Gateway is focusing its efforts on two fronts. First, it's offering its consumer electronics products at very low costs. Even though Dell largely drives pricing in the PC market, its influence in consumer electronics is far less profound. Gateway's digital cameras and plasma screen TVs have created a new floor for pricing in the market.
"I don't know anyone else offering [those products] at Gateway's prices," says Michael Gartenberg, an analyst with Jupiter Media.
According to a Gateway spokesperson, the company is confident that it can attain profitability at the low prices in part because of the savings it realizes through its direct sales model.
This might be the right season for Gateway's approach. "Holiday time is when consumers get out and are price sensitive and want quality," says Chris Chute, an analyst with IDC. "They don't necessarily want a high level of sophistication. [Gateway has] had some success with their plasma screen products."
Gateway's second front is in pushing interconnectivity among its diverse product line. The new stores will highlight the "connected home" concept, showcasing Gateway-branded entertainment and computer products and -- more important -- demonstrating how they can all interact.
The stores are centered around a "hearth," complete with couches and ottomans, letting consumers experiment with various networked products. Gateway hopes this interaction/upsell opportunity will resonate with consumers.

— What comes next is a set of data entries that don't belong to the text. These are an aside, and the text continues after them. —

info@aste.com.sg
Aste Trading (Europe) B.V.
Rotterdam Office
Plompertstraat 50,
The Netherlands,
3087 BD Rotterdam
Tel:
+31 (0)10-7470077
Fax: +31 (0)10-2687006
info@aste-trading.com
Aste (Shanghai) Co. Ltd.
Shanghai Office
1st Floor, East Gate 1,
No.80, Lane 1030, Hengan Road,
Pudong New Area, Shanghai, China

"[Our retail stores were] PC showrooms before, with workstation displays," says Bill Parker, president and general manager of the retail channel at Gateway. "Now we've gone to a full retail store designed for the way people shop. We built the stores around the concepts of create, manage, knowledge, play, and relax."

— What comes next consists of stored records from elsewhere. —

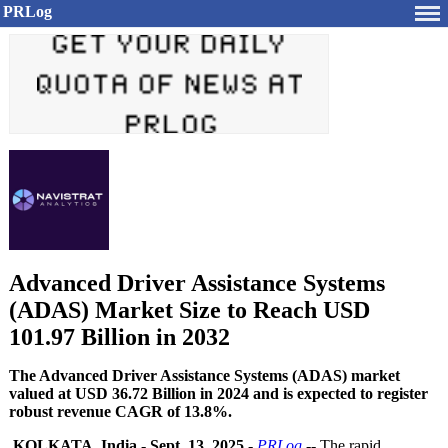
PRLog
Advanced Driver Assistance Systems
(ADAS) Market Size to Reach USD
101.97 Billion in 2032
The Advanced Driver Assistance Systems (ADAS) market
valued at USD 36.72 Billion in 2024 and is expected to register
robust revenue CAGR of 13.8%.
KOLKATA, India
-
Sept. 13, 2025
-
PRLog
-- The rapid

With the general economy improving and a strong holiday season forecast, investors will likely ratchet up their expectations for Gateway's fourth quarter. The company has stated publicly that with the official unveiling of its new retail stores, its transition plan is complete.
If sales do not materialize and consumers fail to glom on to Gateway's version of a connected home -- and pronto -- 2004 will likely be a rough year for the company and its investors. Further clouding up the horizon for Gateway is the continued push by Dell and Hewlett-Packard into the consumer electronics space.
It remains to be seen just how far the company's new retail strategy will take it when it competes SKU-to-SKU against these computing monoliths. Unless Gateway executes its plan at or near perfection, 2004 might be the year the company loses its big city dreams and is put out to pasture.